Three NCRR researchers receive grants for new psychiatry research

Three senior researchers at the National Centre for Register-based Research (NCRR) at Aarhus BSS are each to receive a share of the new DKK 100 million grant from Independent Research Fund Denmark for better frameworks for psychiatry.

From left: Julie Werenberg Dreier, Liselotte Vogdrup Petersen and Zeynep Yilmaz. Photo: Lars Kruse and private.

Zeynep Yilmaz, Julie Werenberg Dreier and Liselotte Vogdrup Petersen have each been granted just over DKK 3 million for their research projects on biological explanations of eating disorders; long-term consequences for children with neurodevelopmental disorders; and involuntary treatment of anorexia, respectively.

The purpose of the "Better framework for psychiatry" programme (Bedre rammer for psykiatrien) is to support the intentions of the agreement on a 10-year plan for psychiatry and mental health regarding research (Aftale om en 10-årsplan for psykiatrien og mental sundhed vedrørende forskning), concluded in 2022 between the government (Social Democrats, Danish Liberal Party and Moderates), the Green Left, Denmark's Democrats, the Conservative People's Party, Red-Green Alliance, Danish Social Liberal Party, Danish People's Party and Alternativet.

"More research in this area is absolutely crucial. Mental disorders often affect young people, and this can have a significant impact on an important developmental period, when they finish school, leave home and start their own families," says Ingrid Melle, chair of the "Better framework for psychiatry" committee and a professor at the Institute of Clinical Medicine at the University of Oslo on the research fund's website.

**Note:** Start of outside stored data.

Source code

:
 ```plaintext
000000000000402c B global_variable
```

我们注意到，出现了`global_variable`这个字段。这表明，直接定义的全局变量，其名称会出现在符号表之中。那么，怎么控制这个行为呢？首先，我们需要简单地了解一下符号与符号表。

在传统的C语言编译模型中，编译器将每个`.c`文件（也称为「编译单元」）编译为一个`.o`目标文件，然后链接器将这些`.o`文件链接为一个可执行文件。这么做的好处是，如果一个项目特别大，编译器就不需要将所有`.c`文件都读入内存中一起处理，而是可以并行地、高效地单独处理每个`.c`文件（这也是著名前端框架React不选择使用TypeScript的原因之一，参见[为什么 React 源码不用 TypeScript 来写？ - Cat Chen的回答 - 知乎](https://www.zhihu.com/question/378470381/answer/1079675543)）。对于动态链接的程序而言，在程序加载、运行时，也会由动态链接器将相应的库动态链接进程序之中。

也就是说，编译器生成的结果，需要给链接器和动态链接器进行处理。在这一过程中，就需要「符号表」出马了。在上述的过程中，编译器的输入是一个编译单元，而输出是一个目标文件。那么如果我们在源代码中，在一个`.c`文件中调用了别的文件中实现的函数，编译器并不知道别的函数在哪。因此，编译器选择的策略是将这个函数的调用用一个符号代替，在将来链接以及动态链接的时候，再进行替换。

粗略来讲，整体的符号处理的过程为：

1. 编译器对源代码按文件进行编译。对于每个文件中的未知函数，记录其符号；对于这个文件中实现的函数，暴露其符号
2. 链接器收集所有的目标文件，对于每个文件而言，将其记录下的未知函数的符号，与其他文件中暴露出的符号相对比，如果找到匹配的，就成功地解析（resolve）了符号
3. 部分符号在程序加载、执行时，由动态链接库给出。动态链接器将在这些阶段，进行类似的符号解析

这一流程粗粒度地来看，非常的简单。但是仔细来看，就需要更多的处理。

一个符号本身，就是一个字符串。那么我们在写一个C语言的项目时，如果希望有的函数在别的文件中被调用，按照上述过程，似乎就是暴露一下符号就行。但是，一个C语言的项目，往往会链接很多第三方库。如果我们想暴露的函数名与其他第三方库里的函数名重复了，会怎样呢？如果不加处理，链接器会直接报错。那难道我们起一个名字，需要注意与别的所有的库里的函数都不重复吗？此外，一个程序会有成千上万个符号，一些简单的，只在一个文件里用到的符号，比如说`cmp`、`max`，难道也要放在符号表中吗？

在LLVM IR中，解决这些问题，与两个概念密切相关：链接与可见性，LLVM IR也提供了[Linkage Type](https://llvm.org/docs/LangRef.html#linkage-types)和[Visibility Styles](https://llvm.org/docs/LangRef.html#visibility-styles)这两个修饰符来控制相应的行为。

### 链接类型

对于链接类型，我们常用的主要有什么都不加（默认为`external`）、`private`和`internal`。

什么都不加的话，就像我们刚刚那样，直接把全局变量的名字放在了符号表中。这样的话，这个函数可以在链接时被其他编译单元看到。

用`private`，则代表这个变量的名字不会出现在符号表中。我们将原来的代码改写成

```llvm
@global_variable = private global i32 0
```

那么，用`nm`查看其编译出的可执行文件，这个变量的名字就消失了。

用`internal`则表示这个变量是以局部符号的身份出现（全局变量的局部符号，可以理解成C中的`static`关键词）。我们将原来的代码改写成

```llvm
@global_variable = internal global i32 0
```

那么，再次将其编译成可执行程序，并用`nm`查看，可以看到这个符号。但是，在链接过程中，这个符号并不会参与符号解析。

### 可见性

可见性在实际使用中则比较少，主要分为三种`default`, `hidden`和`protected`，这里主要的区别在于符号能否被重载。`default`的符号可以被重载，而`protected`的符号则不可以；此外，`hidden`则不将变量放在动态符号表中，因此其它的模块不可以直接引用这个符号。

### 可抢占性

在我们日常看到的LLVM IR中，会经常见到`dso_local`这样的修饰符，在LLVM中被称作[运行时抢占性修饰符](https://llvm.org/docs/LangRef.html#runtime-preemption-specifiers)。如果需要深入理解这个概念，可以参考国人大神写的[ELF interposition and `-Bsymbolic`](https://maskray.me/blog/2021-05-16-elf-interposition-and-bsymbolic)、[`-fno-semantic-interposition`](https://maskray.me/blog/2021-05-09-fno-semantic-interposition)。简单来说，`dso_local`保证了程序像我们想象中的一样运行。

Senior researcher Zeynep Yilmaz states in her description of the study:

“We will analyse (......) data in 1,250 eating disorder cases and 1,250 healthy controls to compare metabolic profiles in eating disorder cases vs controls, assess their association with early life risk factors and polygenic risk scores, and develop multifactorial models to predict eating disorder risk”.

Senior researcher Julie Werenberg Dreier's description says:

“We will map the consequences of neurodevelopmental disorders in childhood on school outcomes, including school performance, school absence and well-being and we will identify characteristics at the child, parent, and school-level associated with better outcomes”.

Finally, Liselotte Vogdrup Petersen describes the goal of her study as follows:

"We want to find out why some people with anorexia are at risk of involuntary treatment (IT), so that clinicians can prevent involuntary treatment through early detection and prevention. We will also generate novel insights into the impact of IT in anorexia, which may help politicians to set rules to benefit patients with respect to when and how involuntary treatment is initiated”.